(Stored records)
=== Section Start ===

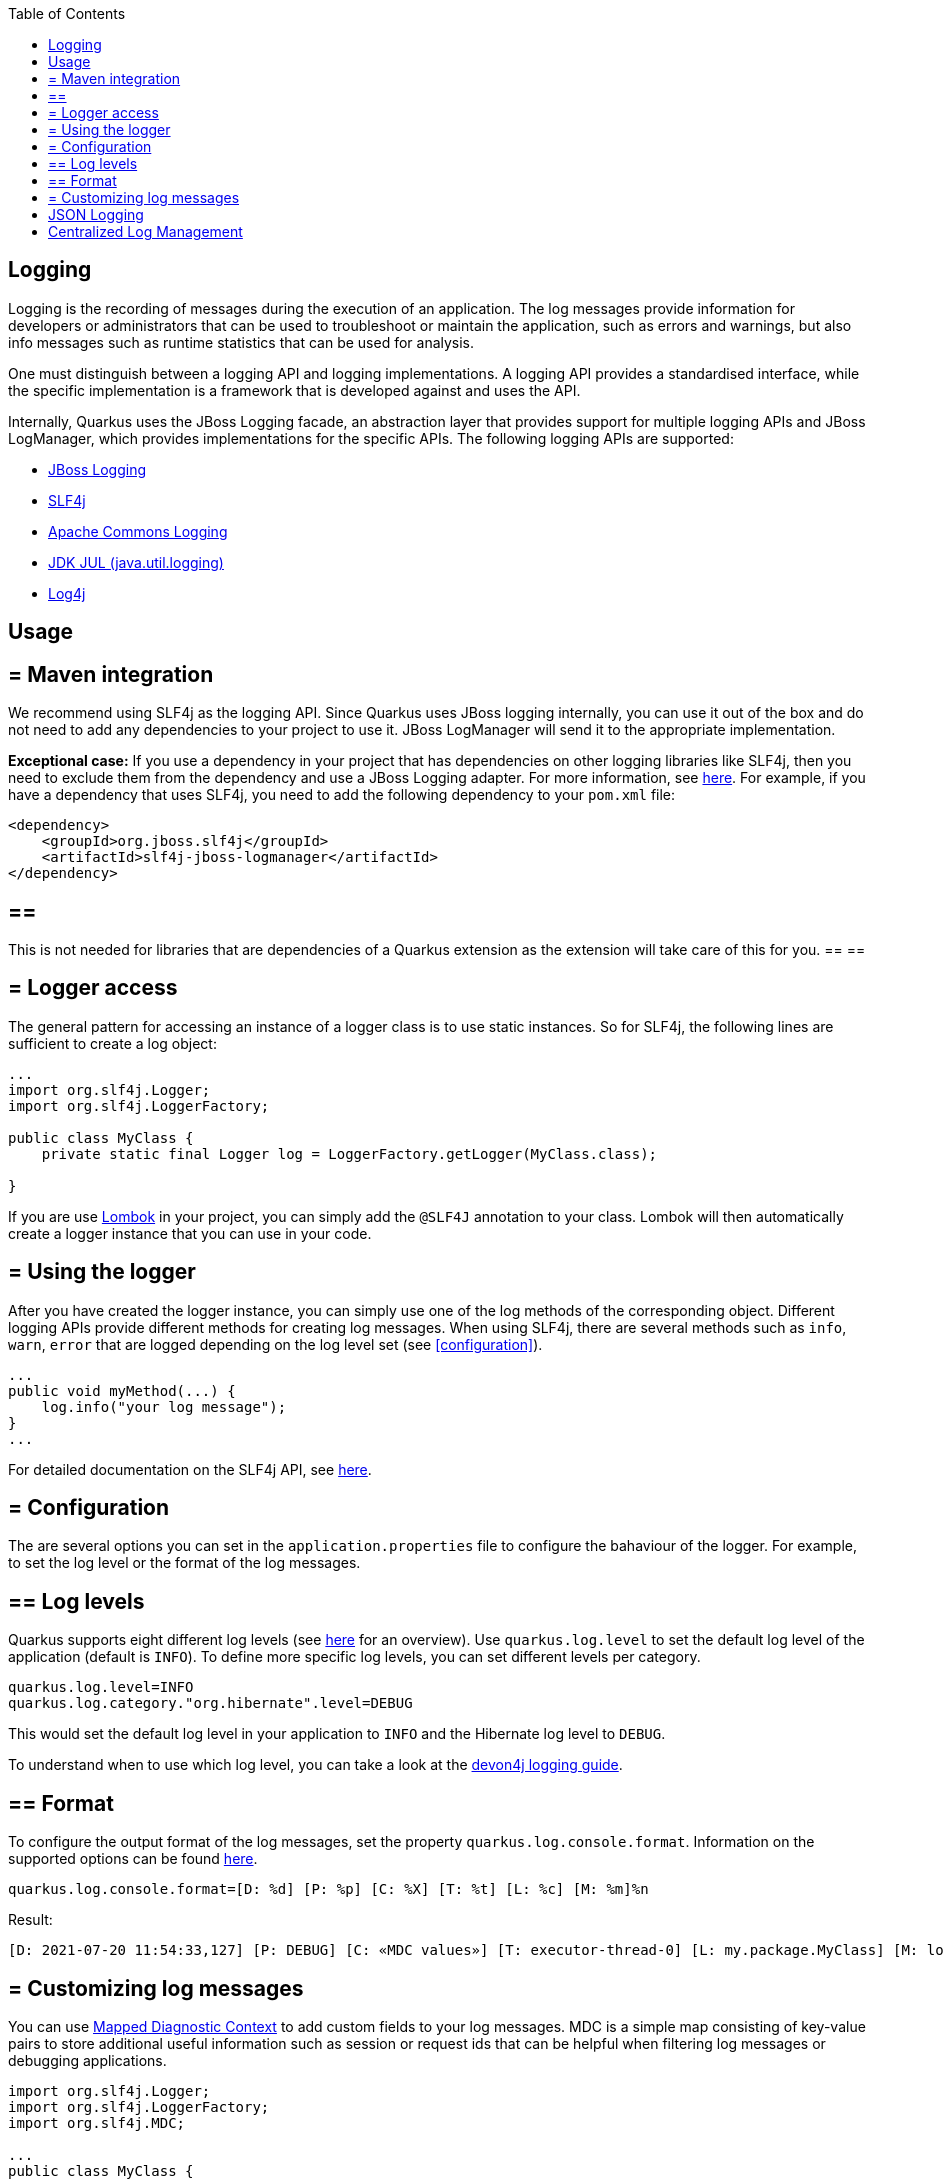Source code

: :toc: macro
toc::[]

== Logging

Logging is the recording of messages during the execution of an application. The log messages provide information for developers or administrators that can be used to troubleshoot or maintain the application, such as errors and warnings, but also info messages such as runtime statistics that can be used for analysis.

One must distinguish between a logging API and logging implementations. A logging API provides a standardised interface, while the specific implementation is a framework that is developed against and uses the API.

Internally, Quarkus uses the JBoss Logging facade, an abstraction layer that provides support for multiple logging APIs and JBoss LogManager, which provides implementations for the specific APIs. The following logging APIs are supported:

* https://docs.jboss.org/hibernate/orm/current/topical/html_single/logging/Logging.html[JBoss Logging]
* http://www.slf4j.org/[SLF4j]
* https://commons.apache.org/proper/commons-logging/[Apache Commons Logging]
* https://docs.oracle.com/javase/8/docs/api/java/util/logging/package-summary.html[JDK JUL (java.util.logging)]
* https://logging.apache.org/log4j/2.x/[Log4j]

==  Usage

== = Maven integration
We recommend using SLF4j as the logging API. Since Quarkus uses JBoss logging internally, you can use it out of the box and do not need to add any dependencies to your project to use it. JBoss LogManager will send it to the appropriate implementation.

**Exceptional case:**
If you use a dependency in your project that has dependencies on other logging libraries like SLF4j, then you need to exclude them from the dependency and use a JBoss Logging adapter. For more information, see https://quarkus.io/guides/logging#logging-adapters[here].
For example, if you have a dependency that uses SLF4j, you need to add the following dependency to your `pom.xml` file:
```
<dependency>
    <groupId>org.jboss.slf4j</groupId>
    <artifactId>slf4j-jboss-logmanager</artifactId>
</dependency>
```
[NOTE] 
== ==  
This is not needed for libraries that are dependencies of a Quarkus extension as the extension will take care of this for you.
== == 

== = Logger access
The general pattern for accessing an instance of a logger class is to use static instances. So for SLF4j, the following lines are sufficient to create a log object:
```
...
import org.slf4j.Logger;
import org.slf4j.LoggerFactory;

public class MyClass {
    private static final Logger log = LoggerFactory.getLogger(MyClass.class);

}
```
If you are use https://projectlombok.org/api/lombok/extern/slf4j/Slf4j.html[Lombok] in your project, you can simply add the `@SLF4J` annotation to your class. Lombok will then automatically create a logger instance that you can use in your code.

== = Using the logger
After you have created the logger instance, you can simply use one of the log methods of the corresponding object. Different logging APIs provide different methods for creating log messages. When using SLF4j, there are several methods such as `info`, `warn`, `error` that are logged depending on the log level set  (see xref:configuration[]).
```
...
public void myMethod(...) {
    log.info("your log message");
}
...
```
For detailed documentation on the SLF4j API, see http://www.slf4j.org/manual.html[here].

== = Configuration
[#configuration]
The are several options you can set in the `application.properties` file to configure the bahaviour of the logger. For example, to set the log level or the format of the log messages.

== ==  Log levels
Quarkus supports eight different log levels (see https://quarkus.io/guides/logging#logging-levels[here] for an overview). Use `quarkus.log.level` to set the default log level of the application (default is `INFO`).  To define more specific log levels, you can set different levels per category. 

```
quarkus.log.level=INFO
quarkus.log.category."org.hibernate".level=DEBUG
```
This would set the default log level in your application to `INFO` and the Hibernate log level to `DEBUG`.

To understand when to use which log level, you can take a look at the https://github.com/devonfw/devon4j/blob/master/documentation/guide-logging.adoc#how-to-log[devon4j logging guide].

== ==  Format
To configure the output format of the log messages, set the property `quarkus.log.console.format`. Information on the supported options can be found https://quarkus.io/guides/logging#logging-format[here].
```
quarkus.log.console.format=[D: %d] [P: %p] [C: %X] [T: %t] [L: %c] [M: %m]%n
```
Result: 
```
[D: 2021-07-20 11:54:33,127] [P: DEBUG] [C: «MDC values»] [T: executor-thread-0] [L: my.package.MyClass] [M: log message...]
```

== = Customizing log messages
You can use http://www.slf4j.org/manual.html#mdc[Mapped Diagnostic Context] to add custom fields to your log messages. MDC is a simple map consisting of key-value pairs to store additional useful information such as session or request ids that can be helpful when filtering log messages or debugging applications. 

```
import org.slf4j.Logger;
import org.slf4j.LoggerFactory;
import org.slf4j.MDC;

...
public class MyClass {

    private static final Logger log = LoggerFactory.getLogger(SLF4JLoggingResource.class);
	
    public String myMethod() {
    	MDC.put("yourKey", "yourValue");
    	log.info("log message ...");
    }
    
    ...
}
```
Result:
```
[D: 2021-07-20 11:54:33,127] [P: DEBUG] [C: {yourKey=yourValue}] [T: executor-thread-0] [L: my.package.MyClass] [M: log message...]
```

==  JSON Logging
For production environments we suggest to use JSON logs instead of plain text. The JSON output can be captured by external services for storing and analysis. To do this add the `quarkus-logging-json` extension to your project`s `pom.xml` file.
```
<dependency>
    <groupId>io.quarkus</groupId>
    <artifactId>quarkus-logging-json</artifactId>
</dependency>
```
This will change the output format by default. Since it makes sense in development environments to have the output format in a human readable format, you can disable JSON logging for development (or test) environments by adding the following properties to your `application.properties` file.
```
%dev.quarkus.log.console.json=false
%test.quarkus.log.console.json=false
```

==  Centralized Log Management
As mentioned in the section on JSON logging, in production environments it makes sense to have a service to store and analyse the logs. For this, you can use a central log management system like https://www.graylog.org/[Graylog] or https://www.elastic.co/logstash/[Logstash] in combination with https://www.elastic.co/elasticsearch/[Elasticsearch], which provides you with a powerful search engine.

For this, Quarkus provides the `quarkus-logging-gelf` extension to send the logs in the https://www.graylog.org/features/gelf[Graylog Extended Log Format (GELF)] to your log management system.
```
<dependency>
    <groupId>io.quarkus</groupId>
    <artifactId>quarkus-logging-gelf</artifactId>
</dependency>
```

You do not have to extend your code, just configure the GELF log handler to your management system.
```
quarkus.log.handler.gelf.enabled=true
quarkus.log.handler.gelf.host=tcp:localhost
quarkus.log.handler.gelf.port=12201
```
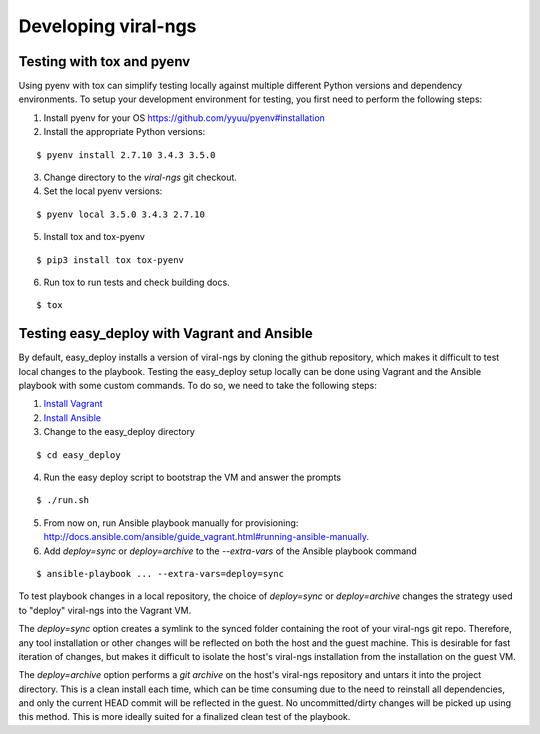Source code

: Developing viral-ngs
====================

Testing with tox and pyenv
--------------------------

Using pyenv with tox can simplify testing locally against multiple different Python
versions and dependency environments. To setup your development environment for
testing, you first need to perform the following steps:

1. Install pyenv for your OS https://github.com/yyuu/pyenv#installation
2. Install the appropriate Python versions:

::

    $ pyenv install 2.7.10 3.4.3 3.5.0

3. Change directory to the `viral-ngs` git checkout.
4. Set the local pyenv versions:

::

    $ pyenv local 3.5.0 3.4.3 2.7.10

5. Install tox and tox-pyenv

::

    $ pip3 install tox tox-pyenv

6. Run tox to run tests and check building docs.

::

    $ tox

Testing easy_deploy with Vagrant and Ansible
--------------------------------------------

By default, easy_deploy installs a version of viral-ngs by cloning the github
repository, which makes it difficult to test local changes to the playbook.
Testing the easy_deploy setup locally can be done using Vagrant and the Ansible
playbook with some custom commands. To do so, we need to take the following
steps:

1. `Install Vagrant <https://docs.vagrantup.com/v2/installation/>`_
2. `Install Ansible <http://docs.ansible.com/ansible/intro_installation.html>`_
3. Change to the easy_deploy directory

::

   $ cd easy_deploy

4. Run the easy deploy script to bootstrap the VM and answer the prompts

::

   $ ./run.sh

5. From now on, run Ansible playbook manually for provisioning:
   http://docs.ansible.com/ansible/guide_vagrant.html#running-ansible-manually.

6. Add `deploy=sync` or `deploy=archive` to the `--extra-vars` of the Ansible
   playbook command

::

   $ ansible-playbook ... --extra-vars=deploy=sync

To test playbook changes in a local repository, the choice of `deploy=sync` or
`deploy=archive` changes the strategy used to "deploy" viral-ngs into the
Vagrant VM.

The `deploy=sync` option creates a symlink to the synced folder containing the
root of your viral-ngs git repo. Therefore, any tool installation or other
changes will be reflected on both the host and the guest machine. This is
desirable for fast iteration of changes, but makes it difficult to isolate the
host's viral-ngs installation from the installation on the guest VM.

The `deploy=archive` option performs a `git archive` on the host's viral-ngs
repository and untars it into the project directory. This is a clean install
each time, which can be time consuming due to the need to reinstall all
dependencies, and only the current HEAD commit will be reflected in the guest.
No uncommitted/dirty changes will be picked up using this method. This is more
ideally suited for a finalized clean test of the playbook.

=== Section End ===

» **Exercise details**: Wherever a line above contains "MyClass", copy that line.

» **Written answer**:
public class MyClass {
    private static final Logger log = LoggerFactory.getLogger(MyClass.class);
[D: 2021-07-20 11:54:33,127] [P: DEBUG] [C: «MDC values»] [T: executor-thread-0] [L: my.package.MyClass] [M: log message...]
public class MyClass {
[D: 2021-07-20 11:54:33,127] [P: DEBUG] [C: {yourKey=yourValue}] [T: executor-thread-0] [L: my.package.MyClass] [M: log message...]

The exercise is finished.